Personal information
- Full name: George Morton Wright
- Date of birth: 23 August 1914
- Place of birth: Mount Gambier, South Australia
- Date of death: 26 October 1940 (aged 26)
- Place of death: Collingwood, Victoria
- Original team(s): Mount Gambier
- Height: 180 cm (5 ft 11 in)
- Weight: 83 kg (183 lb)

Playing career^{1}
- Years: Club / Games (Goals)
- 1938: Hawthorn / 1 (0)
- ^{1} Playing statistics correct to the end of 1938.

= Morton Wright =

Australian rules footballer, born 1914

George Morton Wright (23 August 1914 – 26 October 1940) was an Australian rules footballer who played with Hawthorn in the Victorian Football League (VFL).

==Family==
The son of George Edgar Wright (1883-1954), and Annie May Wright (1888-1936), née Morton, George Morton Wright was born at Mount Gambier, South Australia, on 23 August 1914.

He married Lorna Helen Payne (1912-1988), later Mrs.

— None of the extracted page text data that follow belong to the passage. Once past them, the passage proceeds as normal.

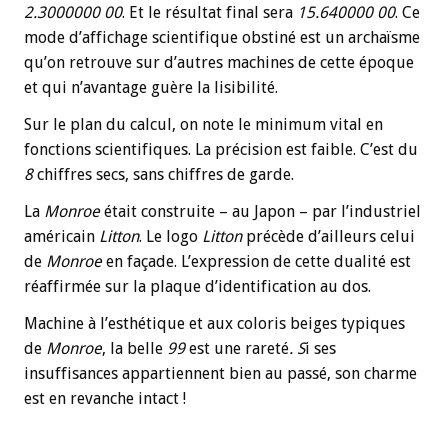
2.3000000 00
. Et le résultat final sera
15.640000 00
. Ce
mode d’affichage scientifique obstiné est un archaïsme
qu’on retrouve sur d’autres machines de cette époque
et qui n’avantage guère la lisibilité.
Sur le plan du calcul, on note le minimum vital en
fonctions scientifiques. La précision est faible. C’est du
8
chiffres secs, sans chiffres de garde.
La
Monroe
était construite – au Japon – par l’industriel
américain
Litton
. Le logo
Litton
précède d’ailleurs celui
de
Monroe
en façade. L’expression de cette dualité est
réaffirmée sur la plaque d’identification au dos.
Machine à l’esthétique et aux coloris beiges typiques
de
Monroe
, la belle
99
est une rareté
. S
i ses
insuffisances appartiennent bien au passé, son charme
est en revanche intact !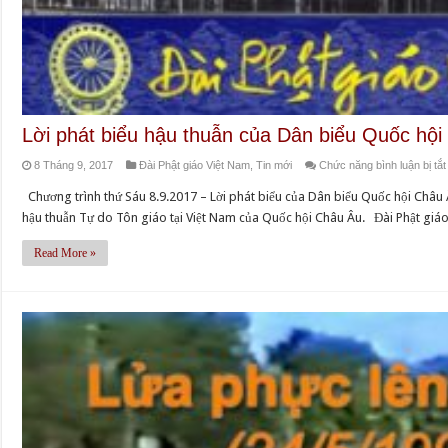
Lời phát biểu hậu thuẫn của Dân biểu Quốc h
8 Tháng 9, 2017
Đài Phật giáo Việt Nam
,
Tin mới
Chức năng bình luận bị tắt
Chương trình thứ Sáu 8.9.2017 – Lời phát biểu của Dân biểu Quốc hội Châ
hậu thuẫn Tự do Tôn giáo tại Việt Nam của Quốc hội Châu Âu. Đài Phật giáo
Read More »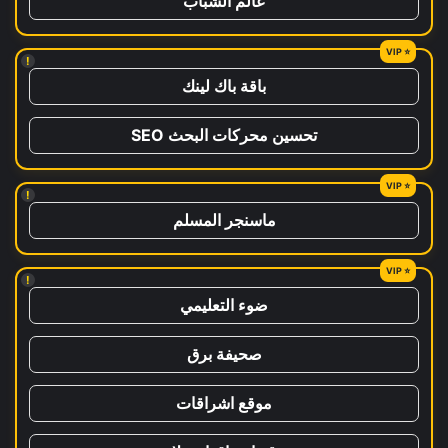
عالم الشباب
!
باقة باك لينك
تحسين محركات البحث SEO
!
ماسنجر المسلم
!
ضوء التعليمي
صحيفة برق
موقع اشراقات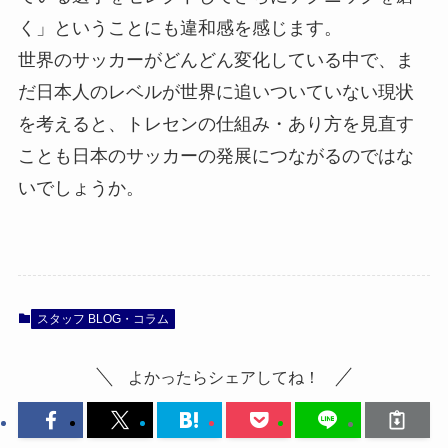
く」ということにも違和感を感じます。
世界のサッカーがどんどん変化している中で、ま
だ日本人のレベルが世界に追いついていない現状
を考えると、トレセンの仕組み・あり方を見直す
ことも日本のサッカーの発展につながるのではな
いでしょうか。
スタッフ BLOG・コラム
よかったらシェアしてね！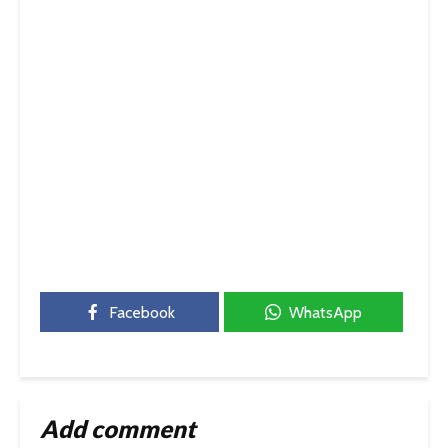
Facebook
WhatsApp
Add comment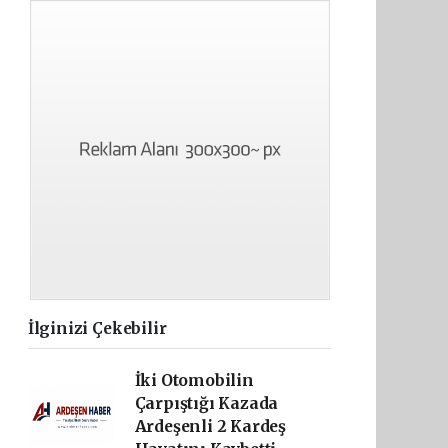
İlginizi Çekebilir
İki Otomobilin
Çarpıştığı Kazada
Ardeşenli 2 Kardeş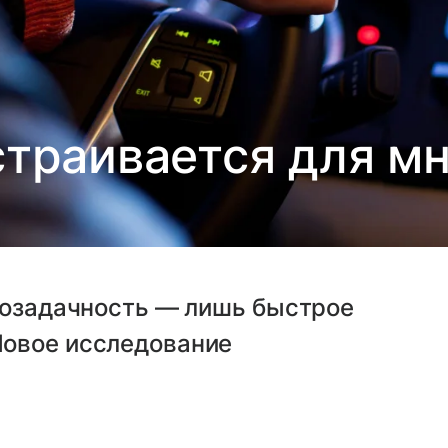
страивается для м
огозадачность — лишь быстрое
Новое исследование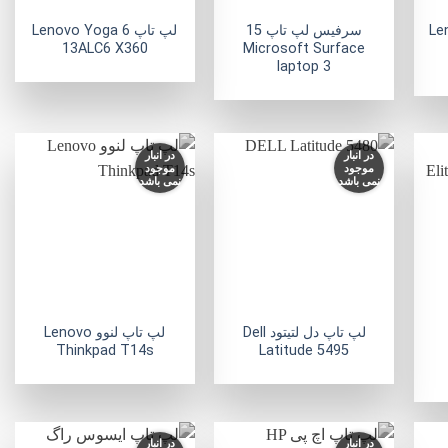
Lenov
سرفیس لپ تاپ 15
لپ تاپ Lenovo Yoga 6
13ALC6 X360
Microsoft Surface
laptop 3
در انبار
در انبار
موجود
موجود
نمی باشد
نمی باشد
فزودن
افزودن
افزودن
به
به
به
لاقه
علاقه
علاقه
مندی
مندی
مندی
ها
ها
ها
+
+
+
لپ تاپ دل لتیتود Dell
لپ تاپ لنوو Lenovo
Thinkpad T14s
Latitude 5495
در انبار
در انبار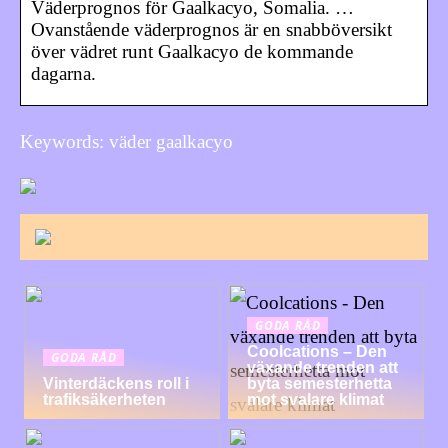
Väderprognos för Gaalkacyo, Somalia. …
Ovanstående väderprognos är en snabböversikt
över vädret runt Gaalkacyo de kommande
dagarna.
Keywords: väder gaalkacyo
GODA RÅD
Coolcations – Den
GODA RÅD
växande trenden att
Vinterdäckens roll i
byta semesterhetta
trafiksäkerheten
mot svalare klimat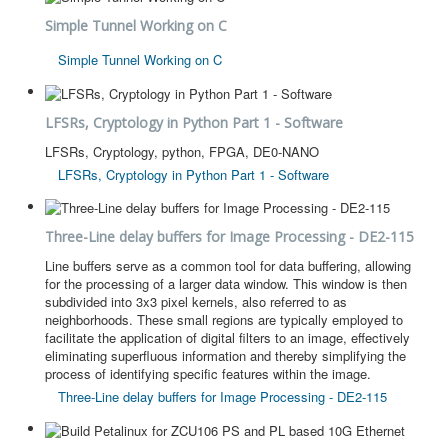
Simple Tunnel Working on C
Simple Tunnel Working on C
LFSRs, Cryptology in Python Part 1 - Software
LFSRs, Cryptology, python, FPGA, DE0-NANO
LFSRs, Cryptology in Python Part 1 - Software
Three-Line delay buffers for Image Processing - DE2-115
Line buffers serve as a common tool for data buffering, allowing
for the processing of a larger data window. This window is then
subdivided into 3x3 pixel kernels, also referred to as
neighborhoods. These small regions are typically employed to
facilitate the application of digital filters to an image, effectively
eliminating superfluous information and thereby simplifying the
process of identifying specific features within the image.
Three-Line delay buffers for Image Processing - DE2-115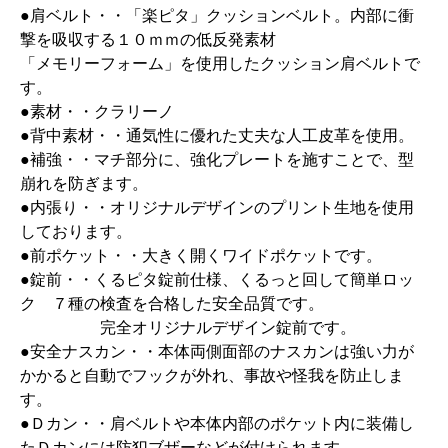
●肩ベルト・・「楽ピタ」クッションベルト。内部に衝
撃を吸収する１０ｍｍの低反発素材
「メモリーフォーム」を使用したクッション肩ベルトで
す。
●素材・・クラリーノ
●背中素材・・通気性に優れた丈夫な人工皮革を使用。
●補強・・マチ部分に、強化プレートを施すことで、型
崩れを防ぎます。
●内張り・・オリジナルデザインのプリント生地を使用
しております。
●前ポケット・・大きく開くワイドポケットです。
●錠前・・くるピタ錠前仕様、くるっと回して簡単ロッ
ク ７種の検査を合格した安全品質です。
完全オリジナルデザイン錠前です。
●安全ナスカン・・本体両側面部のナスカンは強い力が
かかると自動でフックが外れ、事故や怪我を防止しま
す。
●Ｄカン・・肩ベルトや本体内部のポケット内に装備し
たＤカンには防犯ブザーなどが付けられます。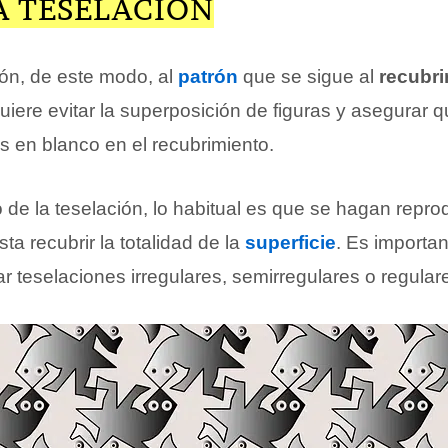
A TESELACIÓN
ión, de este modo, al
patrón
que se sigue al
recubri
uiere evitar la superposición de figuras y asegurar 
s en blanco en el recubrimiento.
o de la teselación, lo habitual es que se hagan rep
ta recubrir la totalidad de la
superficie
. Es importa
r teselaciones irregulares, semirregulares o regular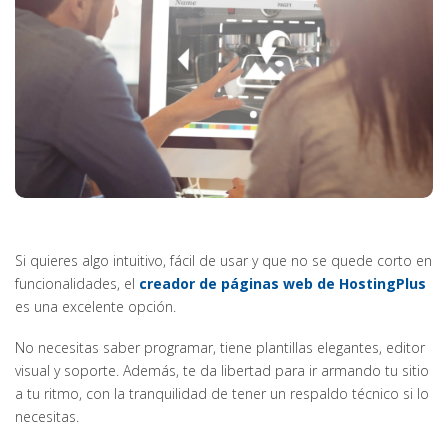
Si quieres algo intuitivo, fácil de usar y que no se quede corto en
funcionalidades, el
creador de páginas web de HostingPlus
es una excelente opción.
No necesitas saber programar, tiene plantillas elegantes, editor
visual y soporte. Además, te da libertad para ir armando tu sitio
a tu ritmo, con la tranquilidad de tener un respaldo técnico si lo
necesitas.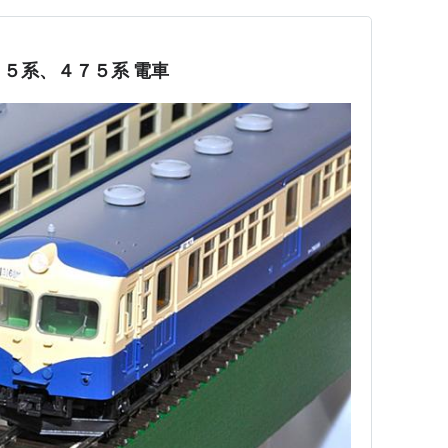
５系、４７５系 電車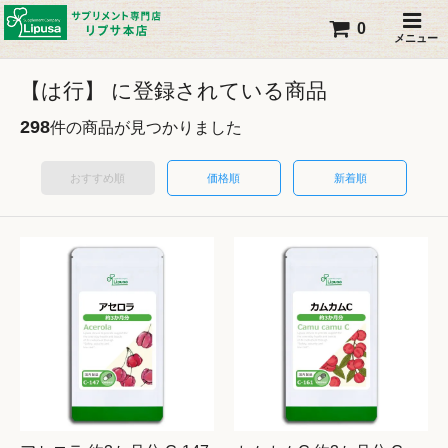
0
メニュー
【は行】 に登録されている商品
298
件の商品が見つかりました
おすすめ順
価格順
新着順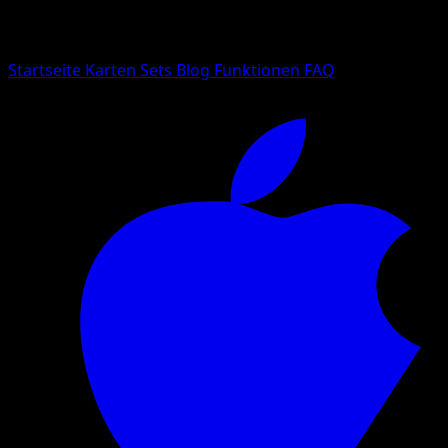
Suche nach Pokemon-Namen, Set-Namen oder Kartentyp
Sprache
Startseite
Karten
Sets
Blog
Funktionen
FAQ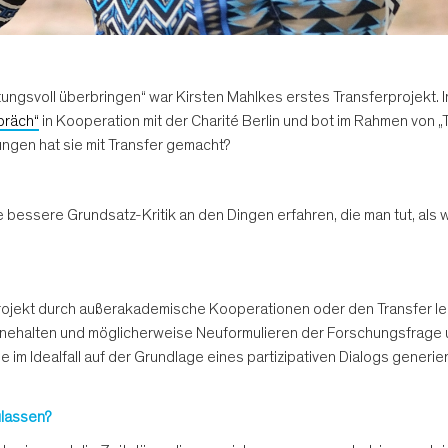
gsvoll überbringen“ war Kirsten Mahlkes erstes Transferprojekt. In 
spräch“
in Kooperation mit der Charité Berlin und bot im Rahmen von 
gen hat sie mit Transfer gemacht?
 bessere Grundsatz-Kritik an den Dingen erfahren, die man tut, als w
n Projekt durch außerakademische Kooperationen oder den Transfer lei
 Innehalten und möglicherweise Neuformulieren der Forschungsfrag
 im Idealfall auf der Grundlage eines partizipativen Dialogs generier
ulassen?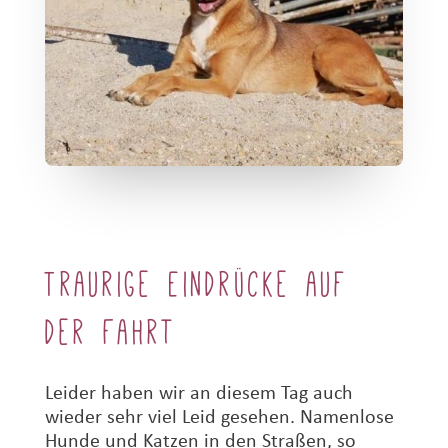
Traurige Eindrücke auf
der Fahrt
Leider haben wir an diesem Tag auch
wieder sehr viel Leid gesehen. Namenlose
Hunde und Katzen in den Straßen, so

William Beeston Ross, in 1940.

==Swimming==
Wright had a successful swimming career before playing football.

==Football==
Initially linked with Geelong's Second XVIII, he was cleared to Hawthorn on 25 May 1938, where he played a single senior game against Fitzroy, on 13 June 1938, at the Glenferrie Oval.

==Death==
A fireman, Wright, died when the two upper floors and roof of a waste-paper factory collapsed on him while he was fighting a fire -- that had been lit by two boys -- in Collingwood on the night of 26 October 1940.

At the time of his death, he had passed all of the tests required to train as an RAAF pilot, but when the Fire Brigade declared that it would not release him to the RAAF, Wright made an appeal direct to the Victorian Premier, Albert Dunstan, and was waiting to hear the results of the Premier's efforts on his behalf.